Wolves received federal protections in 1975 when only about 500 remained, all of them in Northeastern Minnesota. There are now about 6,000 wolves in the Lower 48, including about 2,700 in Minnesota, more than 1,000 in Wisconsin and more than 500 in Michigan’s Upper Peninsula. The animals were delisted in 2011, but a court order has placed them back under federal protection since 2014.

Livestock groups and some hunting organizations said the time is long past to begin culling wolf numbers. But the groups said allowing states to manage the animals, including allowing baiting and trapping, threatens to reduce their numbers again.

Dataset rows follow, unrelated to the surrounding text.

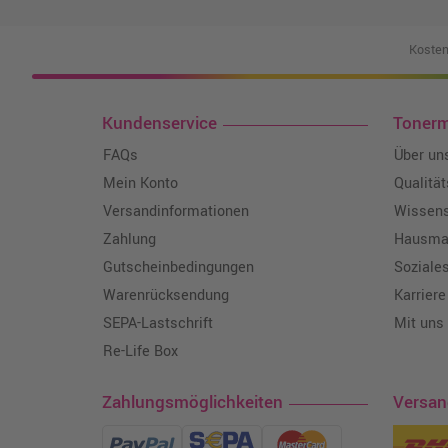
Kosten
Kundenservice
Toner
FAQs
Über un
Mein Konto
Qualitä
Versandinformationen
Wissen
Zahlung
Hausmar
Gutscheinbedingungen
Soziale
Warenrücksendung
Karriere
SEPA-Lastschrift
Mit uns
Re-Life Box
Zahlungsmöglichkeiten
Versa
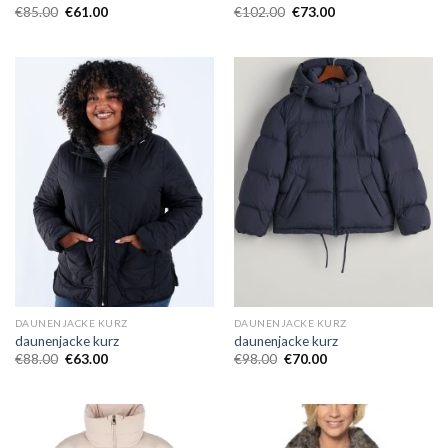
€
85.00
€
61.00
€
102.00
€
73.00
DAUNENJACKE KURZ
DAUNENJACKE KURZ
daunenjacke kurz
daunenjacke kurz
€
88.00
€
63.00
€
98.00
€
70.00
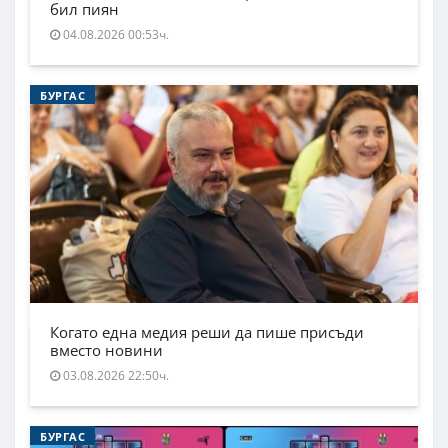
бил пиян
04.08.2026 00:53ч.
БУРГАС
Когато една медия реши да пише присъди
вместо новини
03.08.2026 22:50ч.
БУРГАС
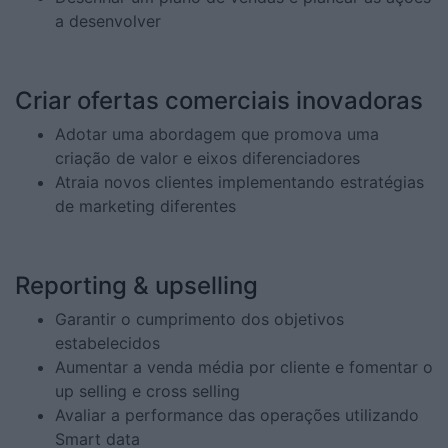
a desenvolver
Criar ofertas comerciais inovadoras
Adotar uma abordagem que promova uma
criação de valor e eixos diferenciadores
Atraia novos clientes implementando estratégias
de marketing diferentes
Reporting & upselling
Garantir o cumprimento dos objetivos
estabelecidos
Aumentar a venda média por cliente e fomentar o
up selling e cross selling
Avaliar a performance das operações utilizando
Smart data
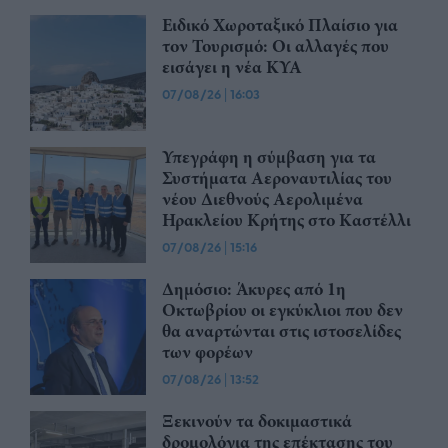
Ειδικό Χωροταξικό Πλαίσιο για
τον Τουρισμό: Οι αλλαγές που
εισάγει η νέα ΚΥΑ
07/08/26
|
16:03
Υπεγράφη η σύμβαση για τα
Συστήματα Αεροναυτιλίας του
νέου Διεθνούς Αερολιμένα
Ηρακλείου Κρήτης στο Καστέλλι
07/08/26
|
15:16
Δημόσιο: Άκυρες από 1η
Οκτωβρίου οι εγκύκλιοι που δεν
θα αναρτώνται στις ιστοσελίδες
των φορέων
07/08/26
|
13:52
Ξεκινούν τα δοκιμαστικά
δρομολόγια της επέκτασης του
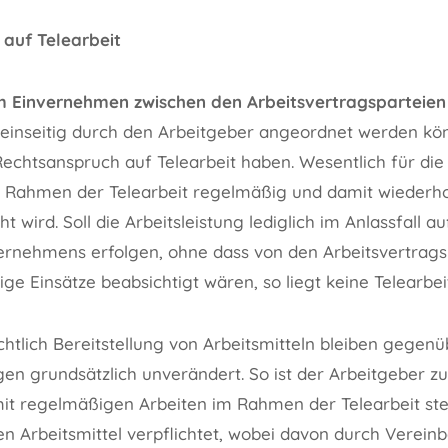
auf Telearbeit
m Einvernehmen zwischen den Arbeitsvertragsparteien
 einseitig durch den Arbeitgeber angeordnet werden kön
chtsanspruch auf Telearbeit haben. Wesentlich für die T
im Rahmen der Telearbeit regelmäßig und damit wiederho
 wird. Soll die Arbeitsleistung lediglich im Anlassfall a
ternehmens erfolgen, ohne dass von den Arbeitsvertrags
e Einsätze beabsichtigt wären, so liegt keine Telearbeit
htlich Bereitstellung von Arbeitsmitteln bleiben gegen
n grundsätzlich unverändert. So ist der Arbeitgeber zur
 regelmäßigen Arbeiten im Rahmen der Telearbeit st
len Arbeitsmittel verpflichtet, wobei davon durch Verei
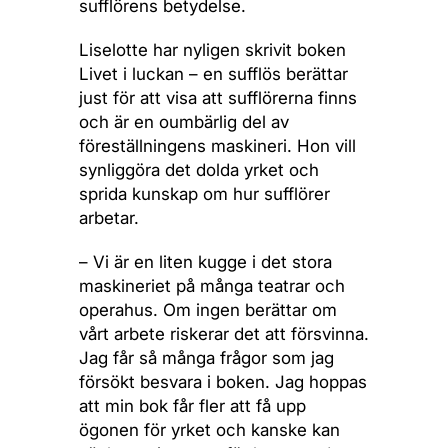
sufflörens betydelse.
Liselotte har nyligen skrivit boken
Livet i luckan – en sufflös berättar
just för att visa att sufflörerna finns
och är en oumbärlig del av
föreställningens maskineri. Hon vill
synliggöra det dolda yrket och
sprida kunskap om hur sufflörer
arbetar.
– Vi är en liten kugge i det stora
maskineriet på många teatrar och
operahus. Om ingen berättar om
vårt arbete riskerar det att försvinna.
Jag får så många frågor som jag
försökt besvara i boken. Jag hoppas
att min bok får fler att få upp
ögonen för yrket och kanske kan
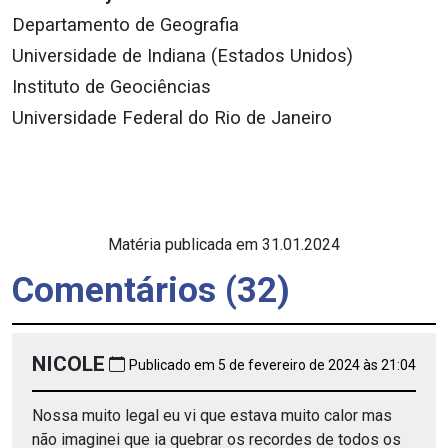
Departamento de Geografia
Universidade de Indiana (Estados Unidos)
Instituto de Geociências
Universidade Federal do Rio de Janeiro
Matéria publicada em 31.01.2024
Comentários (32)
NICOLE
Publicado em 5 de fevereiro de 2024 às 21:04
Nossa muito legal eu vi que estava muito calor mas
não imaginei que ia quebrar os recordes de todos os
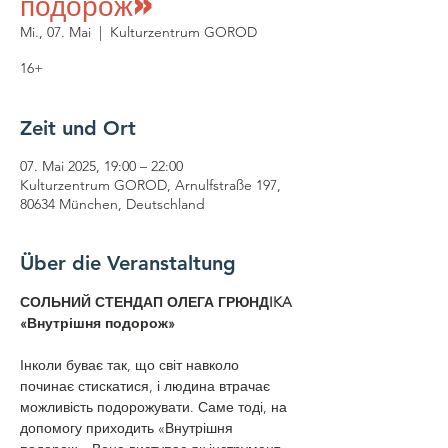
подорож»
Mi., 07. Mai
  |  
Kulturzentrum GOROD
16+
Zeit und Ort
07. Mai 2025, 19:00 – 22:00
Kulturzentrum GOROD, Arnulfstraße 197,
80634 München, Deutschland
Über die Veranstaltung
СОЛЬНИЙ СТЕНДАП ОЛЕГА ГРЮНДIKA 
«Внутрішня подорож»
Інколи буває так, що світ навколо 
починає стискатися, і людина втрачає 
можливість подорожувати. Саме тоді, на 
допомогу приходить «Внутрішня 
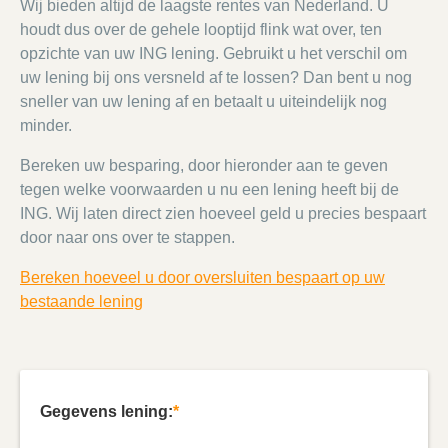
Wij bieden altijd de laagste rentes van Nederland. U
houdt dus over de gehele looptijd flink wat over, ten
opzichte van uw ING lening. Gebruikt u het verschil om
uw lening bij ons versneld af te lossen? Dan bent u nog
sneller van uw lening af en betaalt u uiteindelijk nog
minder.
Bereken uw besparing, door hieronder aan te geven
tegen welke voorwaarden u nu een lening heeft bij de
ING. Wij laten direct zien hoeveel geld u precies bespaart
door naar ons over te stappen.
Bereken hoeveel u door oversluiten bespaart op uw
bestaande lening
Gegevens lening:
*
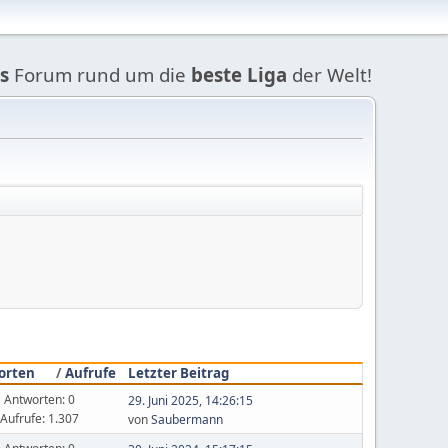
s
Forum rund um die
beste Liga
der Welt!
orten
/
Aufrufe
Letzter Beitrag
Antworten: 0
29. Juni 2025, 14:26:15
Aufrufe: 1.307
von
Saubermann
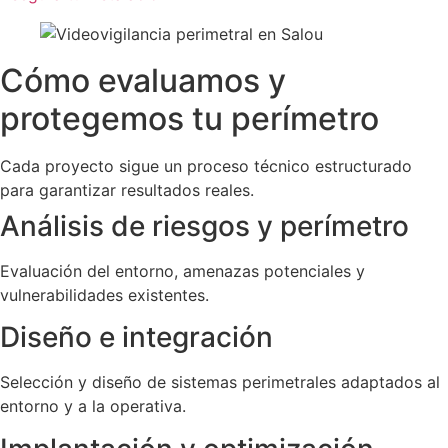
Cómo evaluamos y
protegemos tu perímetro
Cada proyecto sigue un proceso técnico estructurado
para garantizar resultados reales.
Análisis de riesgos y perímetro
Evaluación del entorno, amenazas potenciales y
vulnerabilidades existentes.
Diseño e integración
Selección y diseño de sistemas perimetrales adaptados al
entorno y a la operativa.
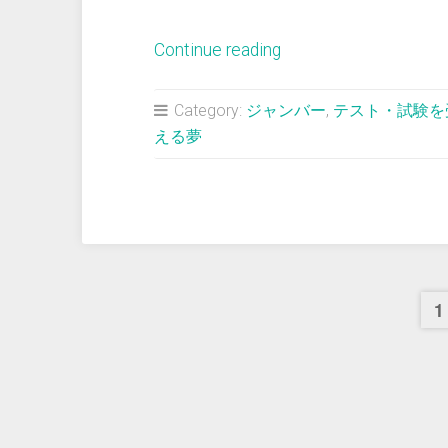
“＜
Continue reading
夢
占
Category:
ジャンバー
,
テスト・試験を
い
える夢
＞
体
力
検
査
1
に
苦
労
し
な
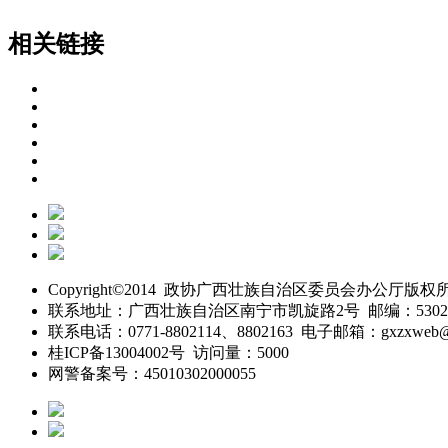
相关链接
Copyright©2014 政协广西壮族自治区委员会办公厅版权
联系地址：广西壮族自治区南宁市凯旋路2号 邮编：5302
联系电话：0771-8802114、8802163 电子邮箱：gxzxweb@
桂ICP备13004002号 访问量：5000
网警备案号：45010302000055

“The decision to remove critical protections for still-recovering gray wolves is dangerously short-sighted, especially in the face of an extinction and biodiversity crisis,” Bonnie Rice, senior representative for Sierra Club's Our Wild America Campaign, said. “We should be putting more effort into coexistence with wolves and reinstating endangered species protections critical for their full recovery.”

The notice letter states that removal of the gray wolf’s federal protection is unlawful because the species has not recovered in the Pacific Northwest, the southern Rockies and elsewhere that scientists identify as “significant” habitat for the wolf.

The letter also asserts that the Fish and Wildlife Service’s decision contradicts the most current science regarding wolf conservation and taxonomy and ignores concerns raised in peer reviews by the nation’s top wolf scientists.